Carioca (カリオカ): Pale Moon (ペール・ムーン) (1984)

Who knows where the time goes? Because, apparently, lately it’s me. Through some fated collusion of circumstance and consequence, both personal and external, I’ve spent most of my day tied to a phone, tied to things out of my control. With the holidays – at least in America – upon us, what precious moments I do have, my headspace (at least, the musical one) goes back to album’s like Carioca’s Pale Moon. Gentle, breezy, moody, and sophisticated, it’s Japanese jazz of an easy listen, uncategorizable but in my favorite universal way. Quite simply: it’s background music to deep thoughts caught in the linger of fleeting moments.

There once was a band of young Japanese jazz students who were pieced together into a band by Japan’s Jose Feliciano, blind folk-rocker Kiyoshi Hasegawa, to back up his exploration of Latin jazz and Brazilian music. At the “Loft” in Shinjuku, they started a “Sunday Samba Session” where a revolving group of forward-thinking musicians like Masami Satoh, Tetsuya Hayakawa, Ryuichi Sakamoto, Pecker, and Yuichi “Antonio” Ishida (to name precious few) reinterpreted the classic samba and bossa nova songs brought from the Japanese-Brazilian diaspora into the homegrown Japanese idiom. 

When Kiyoshi decided to head creatively elsewhere, his backup band (now led by pianist Hiroki Inui, flutist Nozomu Nakatani, and guitarist Masami Satoh) decided to strike out on their own as “Samba Carioca”. They’d release records like 1978’s Sunny Place Carnival and 1979’s Little Train Carioca combining deep Brazilian cuts with originals inspired by that far-flung cultural touchpoint. In quick succession, they’d drop the ‘Samba’ from the name, almost as if accepting their ascension as one of Japan’s up-and-coming premier jazz-funk groups. They’d also treat themselves as more of a scene where individual members could come and go, to explore all sorts of fusion jazz.

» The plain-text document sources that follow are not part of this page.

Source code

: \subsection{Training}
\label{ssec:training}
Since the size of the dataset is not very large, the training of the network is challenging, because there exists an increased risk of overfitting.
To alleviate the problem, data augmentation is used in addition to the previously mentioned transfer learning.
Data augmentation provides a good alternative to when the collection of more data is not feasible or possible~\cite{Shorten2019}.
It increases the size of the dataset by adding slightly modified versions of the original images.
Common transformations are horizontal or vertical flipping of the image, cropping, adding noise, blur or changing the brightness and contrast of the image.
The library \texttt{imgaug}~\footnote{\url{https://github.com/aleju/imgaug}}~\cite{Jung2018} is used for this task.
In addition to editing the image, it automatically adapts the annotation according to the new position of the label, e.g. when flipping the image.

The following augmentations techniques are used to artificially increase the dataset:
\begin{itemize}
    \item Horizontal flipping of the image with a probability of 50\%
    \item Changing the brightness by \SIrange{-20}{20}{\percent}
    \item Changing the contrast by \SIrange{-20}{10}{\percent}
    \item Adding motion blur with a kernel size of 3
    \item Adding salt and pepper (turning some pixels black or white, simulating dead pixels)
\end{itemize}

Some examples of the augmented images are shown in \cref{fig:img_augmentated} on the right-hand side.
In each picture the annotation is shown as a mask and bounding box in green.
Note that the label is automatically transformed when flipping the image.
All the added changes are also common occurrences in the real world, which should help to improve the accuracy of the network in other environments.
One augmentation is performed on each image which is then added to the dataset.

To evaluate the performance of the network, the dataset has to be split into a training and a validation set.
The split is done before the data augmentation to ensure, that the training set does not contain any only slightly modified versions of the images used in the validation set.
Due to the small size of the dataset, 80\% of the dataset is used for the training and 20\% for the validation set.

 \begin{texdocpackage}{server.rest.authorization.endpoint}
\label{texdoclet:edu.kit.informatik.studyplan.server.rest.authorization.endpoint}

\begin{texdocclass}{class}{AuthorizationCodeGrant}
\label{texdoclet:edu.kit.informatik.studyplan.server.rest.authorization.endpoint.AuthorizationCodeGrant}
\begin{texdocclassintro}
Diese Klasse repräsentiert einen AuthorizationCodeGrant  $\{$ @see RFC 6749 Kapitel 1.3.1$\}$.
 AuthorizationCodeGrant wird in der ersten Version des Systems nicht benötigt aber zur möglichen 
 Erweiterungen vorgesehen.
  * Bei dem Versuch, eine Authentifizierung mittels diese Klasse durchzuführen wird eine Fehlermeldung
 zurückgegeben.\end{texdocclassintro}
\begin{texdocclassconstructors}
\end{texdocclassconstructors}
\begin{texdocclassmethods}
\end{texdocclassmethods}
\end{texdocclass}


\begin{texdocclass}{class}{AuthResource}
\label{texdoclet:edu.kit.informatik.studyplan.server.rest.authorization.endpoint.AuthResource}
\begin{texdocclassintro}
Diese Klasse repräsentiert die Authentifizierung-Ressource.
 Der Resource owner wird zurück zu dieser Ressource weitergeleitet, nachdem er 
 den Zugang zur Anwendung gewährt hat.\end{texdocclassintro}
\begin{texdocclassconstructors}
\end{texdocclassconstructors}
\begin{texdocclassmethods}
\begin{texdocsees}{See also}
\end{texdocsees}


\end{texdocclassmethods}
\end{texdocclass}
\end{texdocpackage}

Carioca, of course, would always be first and foremost easy listening. Promoted heavily under the guise of fusion jazz, future albums like 1983’s Dusk and 1981’s Snooze slotted effortlessly on anyone’s “out on the catamaran” marine radio station. All of this makes my favorite release of theirs, surprisingly, standout.

You see, 1984’s Pale Moon marked a tonal sea change. In 1983, they were presented with an opportunity: create music for an atmospheric Laserdisc video. On Horizon Dream, much like fellow co-compatriots Masayoshi Takanaka and “Mimi” Kobayashi, songs like “Honey Moon” skirted so many new, unique lines that predicted future scenes of a certain vaporous quality. Not quite BGM, muzak, healing music, new age or ambient, this “resort music” is distinctly less sunny, slower and more meditative. Cognizant of who’d buy such media – such ideas were built as A/V mood pieces.

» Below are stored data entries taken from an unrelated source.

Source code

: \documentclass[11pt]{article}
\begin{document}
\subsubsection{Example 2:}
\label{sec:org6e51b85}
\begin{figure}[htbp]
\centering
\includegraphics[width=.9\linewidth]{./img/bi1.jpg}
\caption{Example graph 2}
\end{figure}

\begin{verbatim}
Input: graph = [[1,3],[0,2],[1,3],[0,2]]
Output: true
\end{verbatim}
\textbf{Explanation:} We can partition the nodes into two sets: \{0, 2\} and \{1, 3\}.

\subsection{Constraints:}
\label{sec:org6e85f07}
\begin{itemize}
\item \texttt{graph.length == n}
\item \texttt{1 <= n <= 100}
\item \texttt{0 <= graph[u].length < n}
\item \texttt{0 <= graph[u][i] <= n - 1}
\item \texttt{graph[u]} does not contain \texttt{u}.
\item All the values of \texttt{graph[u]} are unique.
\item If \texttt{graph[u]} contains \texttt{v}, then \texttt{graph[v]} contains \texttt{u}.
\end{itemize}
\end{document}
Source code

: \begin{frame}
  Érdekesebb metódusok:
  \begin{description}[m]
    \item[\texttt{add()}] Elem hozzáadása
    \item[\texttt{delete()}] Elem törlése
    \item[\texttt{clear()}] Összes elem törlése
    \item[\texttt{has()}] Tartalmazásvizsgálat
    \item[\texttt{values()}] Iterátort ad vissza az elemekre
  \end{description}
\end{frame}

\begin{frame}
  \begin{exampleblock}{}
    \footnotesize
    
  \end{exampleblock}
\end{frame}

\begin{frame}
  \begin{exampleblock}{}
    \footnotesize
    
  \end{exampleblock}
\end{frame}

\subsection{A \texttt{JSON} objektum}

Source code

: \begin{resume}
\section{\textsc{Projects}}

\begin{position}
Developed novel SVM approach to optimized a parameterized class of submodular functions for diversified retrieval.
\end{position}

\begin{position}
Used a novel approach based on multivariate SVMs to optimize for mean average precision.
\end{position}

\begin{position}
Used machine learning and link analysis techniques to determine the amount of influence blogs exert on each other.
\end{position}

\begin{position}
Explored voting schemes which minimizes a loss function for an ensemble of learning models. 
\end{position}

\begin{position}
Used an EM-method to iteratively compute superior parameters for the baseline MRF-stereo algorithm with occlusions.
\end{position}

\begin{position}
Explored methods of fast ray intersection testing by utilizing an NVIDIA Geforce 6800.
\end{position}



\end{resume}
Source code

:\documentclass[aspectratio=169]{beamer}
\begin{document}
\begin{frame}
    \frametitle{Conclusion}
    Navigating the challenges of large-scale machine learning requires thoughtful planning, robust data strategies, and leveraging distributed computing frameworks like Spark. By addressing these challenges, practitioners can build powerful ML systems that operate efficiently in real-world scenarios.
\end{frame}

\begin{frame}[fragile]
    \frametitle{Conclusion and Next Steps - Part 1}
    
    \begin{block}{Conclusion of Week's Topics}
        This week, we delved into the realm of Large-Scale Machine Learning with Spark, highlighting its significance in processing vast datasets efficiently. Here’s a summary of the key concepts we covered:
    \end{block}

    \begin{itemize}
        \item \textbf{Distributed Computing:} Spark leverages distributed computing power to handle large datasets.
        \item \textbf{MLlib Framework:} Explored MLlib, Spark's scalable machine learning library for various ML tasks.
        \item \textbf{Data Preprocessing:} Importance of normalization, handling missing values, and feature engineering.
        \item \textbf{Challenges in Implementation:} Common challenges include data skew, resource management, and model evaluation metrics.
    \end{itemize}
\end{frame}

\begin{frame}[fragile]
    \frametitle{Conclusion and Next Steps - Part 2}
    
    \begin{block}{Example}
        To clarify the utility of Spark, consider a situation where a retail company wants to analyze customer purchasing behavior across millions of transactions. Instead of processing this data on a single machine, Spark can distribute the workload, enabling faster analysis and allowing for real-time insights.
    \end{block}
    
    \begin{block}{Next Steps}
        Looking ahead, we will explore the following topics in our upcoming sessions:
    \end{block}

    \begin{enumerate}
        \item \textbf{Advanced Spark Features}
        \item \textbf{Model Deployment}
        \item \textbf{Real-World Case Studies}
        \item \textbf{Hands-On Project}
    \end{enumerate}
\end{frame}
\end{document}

Pale Moon is a gorgeous soundtrack-of-sort to images that would be of less sunny locales. Working with photographer Tenmei Kanoh, they were tasked to create music that fit more wintry environs of California’s Yosemite National Park. Far from the beach, it was our American forests, canyons, and mountainscapes that had to be adorned with “Carioca”-style music that met such places where they were emotionally.

That’s why you’d hear Masami Satoh write perhaps his most elegiac and wistful music yet. Songs like “Niño” and “Aliento Verde” have a certain saudade that was noticeably absent (or as pronounced) in earlier music. Hiroki Inui’s cuts like “Deep Into The Night” and “I Love Highland” have a sterling, almost Lyle Mays-like quality, lyrical tracks that explore or luxuriate in slow tempos, probing “mystical” moods for a certain vibe. 

Hearing Geraldo Vespar’s proto-bossanova “Chuva” transformed into something its own, bit ethereal remains, still, impressive. Weirdly enough, the final track “Floatin’” hints on tiny melodies gleaned from (I firmly believe) the The Lovin’ Spoonful’s “Rain On The Roof” and ends the album just as it started – quiet, big time ruminations on bits of far-off landscapes, captured in memories more suited for personal viewing. I mean, before every sunny day there must be a moon to pass your hopes, dreams, and (yes) sorrows and pains, through.